#### Exercise requirements:
Beginning with the line containing "left eye: (429, 279)" and ending with the line containing "left back paw: (512, 942)", write out each line of the records below exactly; pictures and lines outside that range are left out.

#### Source data:

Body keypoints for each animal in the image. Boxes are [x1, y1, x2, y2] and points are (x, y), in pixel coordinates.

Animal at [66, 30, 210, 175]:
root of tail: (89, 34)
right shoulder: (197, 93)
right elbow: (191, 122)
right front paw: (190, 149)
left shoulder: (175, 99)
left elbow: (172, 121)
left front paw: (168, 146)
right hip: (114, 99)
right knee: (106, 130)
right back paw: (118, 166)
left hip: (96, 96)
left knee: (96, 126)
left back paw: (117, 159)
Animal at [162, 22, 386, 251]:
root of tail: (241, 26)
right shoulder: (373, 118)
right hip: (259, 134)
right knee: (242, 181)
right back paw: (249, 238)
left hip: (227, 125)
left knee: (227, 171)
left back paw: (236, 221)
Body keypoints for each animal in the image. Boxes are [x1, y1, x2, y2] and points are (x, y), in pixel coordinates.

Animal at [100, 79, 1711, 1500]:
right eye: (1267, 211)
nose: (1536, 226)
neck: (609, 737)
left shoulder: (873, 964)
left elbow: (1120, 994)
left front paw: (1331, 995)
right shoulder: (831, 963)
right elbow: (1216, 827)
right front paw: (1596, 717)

* * *

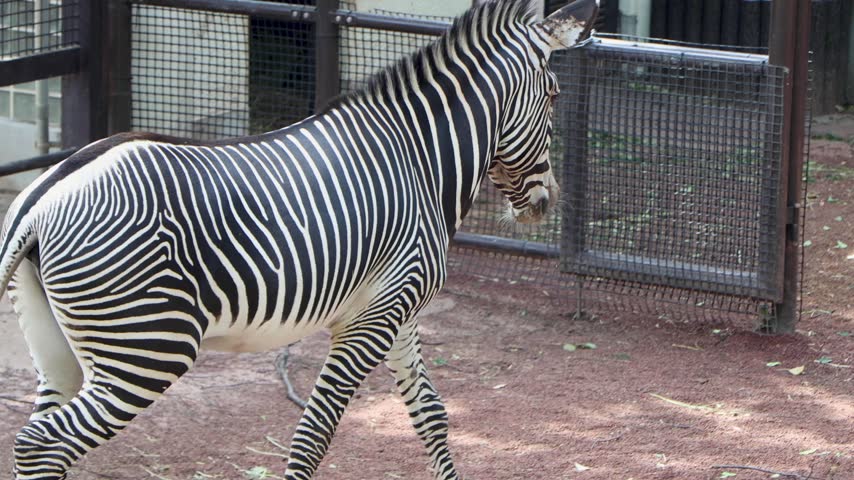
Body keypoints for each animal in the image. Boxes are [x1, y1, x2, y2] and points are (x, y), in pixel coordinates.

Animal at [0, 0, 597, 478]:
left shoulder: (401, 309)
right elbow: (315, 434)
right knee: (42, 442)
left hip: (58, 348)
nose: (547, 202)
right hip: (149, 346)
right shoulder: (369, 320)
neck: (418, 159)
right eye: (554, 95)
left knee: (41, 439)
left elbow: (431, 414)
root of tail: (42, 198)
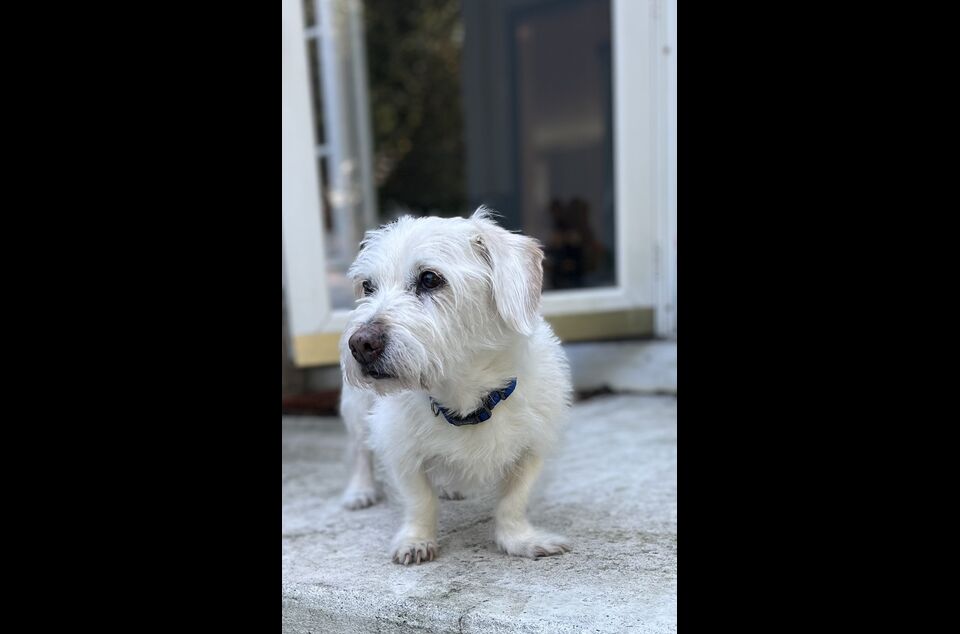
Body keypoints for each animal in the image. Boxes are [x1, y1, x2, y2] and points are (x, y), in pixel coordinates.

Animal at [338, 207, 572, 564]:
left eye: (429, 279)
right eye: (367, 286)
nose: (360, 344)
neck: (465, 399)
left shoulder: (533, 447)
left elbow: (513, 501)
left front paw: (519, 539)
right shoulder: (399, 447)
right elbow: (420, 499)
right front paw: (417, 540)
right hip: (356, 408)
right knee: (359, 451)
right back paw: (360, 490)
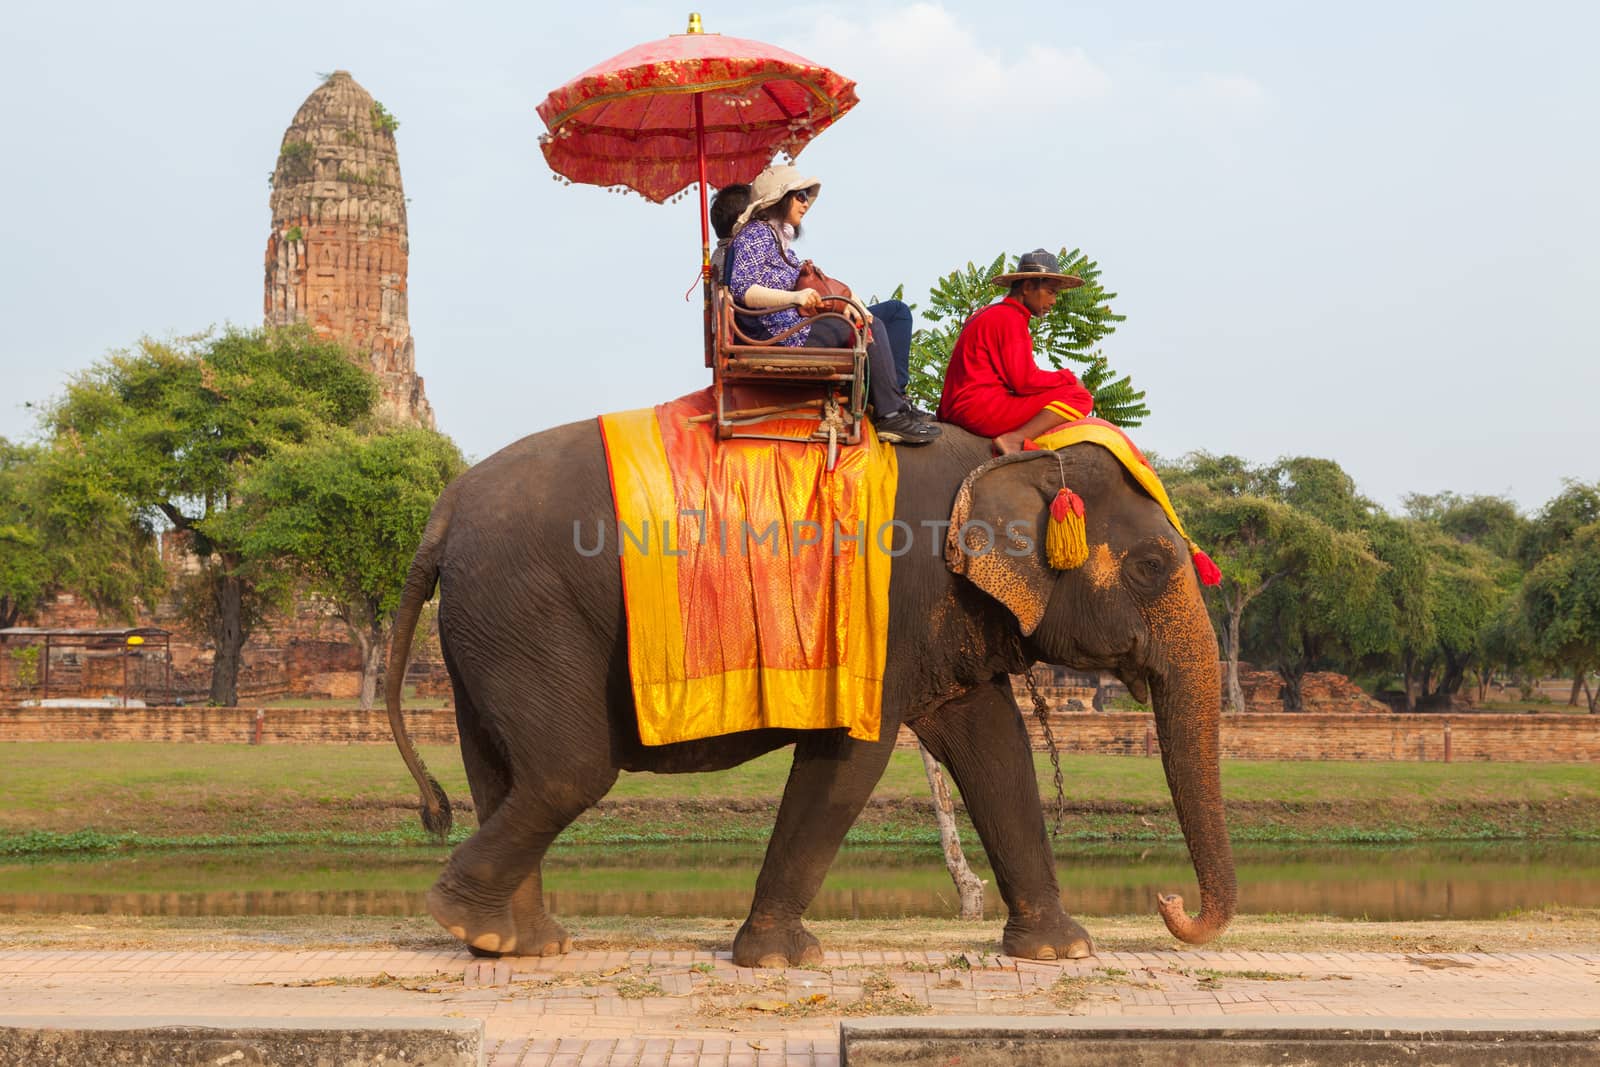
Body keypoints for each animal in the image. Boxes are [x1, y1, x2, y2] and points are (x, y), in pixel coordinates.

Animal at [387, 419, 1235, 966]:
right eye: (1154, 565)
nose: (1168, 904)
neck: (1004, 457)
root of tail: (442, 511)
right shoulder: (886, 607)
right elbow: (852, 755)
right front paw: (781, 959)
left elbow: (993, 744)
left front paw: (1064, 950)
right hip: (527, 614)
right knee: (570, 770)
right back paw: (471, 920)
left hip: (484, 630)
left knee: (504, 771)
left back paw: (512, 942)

#### Result of this exercise:
left eye: (429, 279)
right eye: (367, 286)
nose: (360, 344)
neck: (465, 399)
left shoulder: (533, 447)
left elbow: (513, 501)
left front paw: (519, 539)
right shoulder: (399, 447)
right elbow: (420, 499)
right front paw: (417, 540)
right hip: (356, 408)
right knee: (359, 451)
right back paw: (360, 490)
Body keypoints for each animal in the image. Boxes are [x1, y1, x2, y2] and points are (x, y), in pixel coordinates.

Animal at [387, 419, 1235, 966]:
right eye: (1154, 565)
nose: (1168, 904)
neck: (1004, 457)
root of tail: (442, 511)
right shoulder: (886, 607)
right elbow: (852, 755)
right front paw: (781, 959)
left elbow: (993, 744)
left front paw: (1064, 950)
right hip: (527, 614)
right knee: (570, 770)
right back paw: (471, 920)
left hip: (484, 630)
left knee: (504, 771)
left back paw: (512, 942)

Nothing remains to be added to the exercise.